>>>>

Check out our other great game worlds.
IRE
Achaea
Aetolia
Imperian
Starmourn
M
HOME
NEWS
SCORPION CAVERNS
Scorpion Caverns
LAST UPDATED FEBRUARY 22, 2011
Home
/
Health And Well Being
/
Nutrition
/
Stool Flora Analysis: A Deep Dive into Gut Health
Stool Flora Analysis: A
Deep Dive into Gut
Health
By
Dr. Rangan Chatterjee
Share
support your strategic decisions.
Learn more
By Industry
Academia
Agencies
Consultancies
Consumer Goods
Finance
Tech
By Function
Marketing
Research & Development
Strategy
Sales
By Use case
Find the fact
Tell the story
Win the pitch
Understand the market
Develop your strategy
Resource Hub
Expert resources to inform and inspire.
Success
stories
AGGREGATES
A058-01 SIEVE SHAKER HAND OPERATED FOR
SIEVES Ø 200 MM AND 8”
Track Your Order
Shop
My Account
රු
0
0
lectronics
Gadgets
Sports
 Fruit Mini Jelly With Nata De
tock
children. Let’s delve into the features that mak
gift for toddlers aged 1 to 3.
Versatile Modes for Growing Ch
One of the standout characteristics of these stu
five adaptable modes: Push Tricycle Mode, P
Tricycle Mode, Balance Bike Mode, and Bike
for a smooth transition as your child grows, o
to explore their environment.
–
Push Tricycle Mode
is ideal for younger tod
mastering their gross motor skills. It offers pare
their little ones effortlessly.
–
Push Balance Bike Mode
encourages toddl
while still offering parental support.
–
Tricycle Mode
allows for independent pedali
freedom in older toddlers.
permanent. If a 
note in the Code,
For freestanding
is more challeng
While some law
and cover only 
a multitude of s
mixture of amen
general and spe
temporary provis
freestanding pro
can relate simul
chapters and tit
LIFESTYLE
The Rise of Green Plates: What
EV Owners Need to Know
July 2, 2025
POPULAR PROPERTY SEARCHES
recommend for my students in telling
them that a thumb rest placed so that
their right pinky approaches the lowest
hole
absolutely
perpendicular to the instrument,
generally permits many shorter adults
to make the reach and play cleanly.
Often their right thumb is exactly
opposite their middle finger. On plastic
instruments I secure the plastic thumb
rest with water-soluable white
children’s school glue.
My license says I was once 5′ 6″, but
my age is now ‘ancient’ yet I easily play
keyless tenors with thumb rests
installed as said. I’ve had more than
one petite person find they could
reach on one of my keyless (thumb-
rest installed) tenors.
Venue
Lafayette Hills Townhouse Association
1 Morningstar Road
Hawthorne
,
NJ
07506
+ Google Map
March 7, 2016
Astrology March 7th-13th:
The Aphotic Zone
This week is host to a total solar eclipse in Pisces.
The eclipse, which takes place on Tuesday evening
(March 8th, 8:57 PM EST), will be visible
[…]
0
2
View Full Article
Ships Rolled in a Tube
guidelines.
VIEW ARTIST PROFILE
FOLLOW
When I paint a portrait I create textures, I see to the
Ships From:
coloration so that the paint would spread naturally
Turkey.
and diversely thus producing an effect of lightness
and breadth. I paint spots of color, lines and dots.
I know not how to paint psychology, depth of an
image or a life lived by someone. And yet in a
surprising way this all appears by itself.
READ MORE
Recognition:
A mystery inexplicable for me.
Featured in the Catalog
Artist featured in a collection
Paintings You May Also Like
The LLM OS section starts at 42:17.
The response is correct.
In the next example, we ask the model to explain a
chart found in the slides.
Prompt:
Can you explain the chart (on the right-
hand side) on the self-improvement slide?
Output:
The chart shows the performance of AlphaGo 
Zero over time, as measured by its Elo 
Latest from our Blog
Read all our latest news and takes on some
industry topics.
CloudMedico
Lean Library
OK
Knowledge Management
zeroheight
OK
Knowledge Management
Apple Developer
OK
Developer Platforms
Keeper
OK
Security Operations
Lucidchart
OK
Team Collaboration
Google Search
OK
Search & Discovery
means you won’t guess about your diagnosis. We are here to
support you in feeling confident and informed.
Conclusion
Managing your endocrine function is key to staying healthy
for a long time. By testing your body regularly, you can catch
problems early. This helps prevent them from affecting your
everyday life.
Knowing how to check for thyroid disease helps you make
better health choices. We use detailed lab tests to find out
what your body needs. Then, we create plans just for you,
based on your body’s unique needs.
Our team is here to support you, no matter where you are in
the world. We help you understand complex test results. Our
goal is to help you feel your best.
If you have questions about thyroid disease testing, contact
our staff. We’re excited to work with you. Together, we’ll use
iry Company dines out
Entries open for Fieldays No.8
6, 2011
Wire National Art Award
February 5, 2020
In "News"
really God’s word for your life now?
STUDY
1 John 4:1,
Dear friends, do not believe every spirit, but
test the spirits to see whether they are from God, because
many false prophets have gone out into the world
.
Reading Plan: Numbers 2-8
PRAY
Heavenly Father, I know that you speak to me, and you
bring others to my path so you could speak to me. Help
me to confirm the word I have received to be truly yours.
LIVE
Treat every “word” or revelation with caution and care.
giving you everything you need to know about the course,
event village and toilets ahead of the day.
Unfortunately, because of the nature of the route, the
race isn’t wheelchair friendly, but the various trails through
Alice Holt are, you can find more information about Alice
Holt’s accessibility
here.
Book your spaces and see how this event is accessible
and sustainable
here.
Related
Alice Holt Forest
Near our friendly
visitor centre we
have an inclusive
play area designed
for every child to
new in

<<<<

Instructions to follow: Each line of the entries where the string "tenors" occurs should be shown.

Response box:
keyless tenors with thumb rests
rest installed) tenors.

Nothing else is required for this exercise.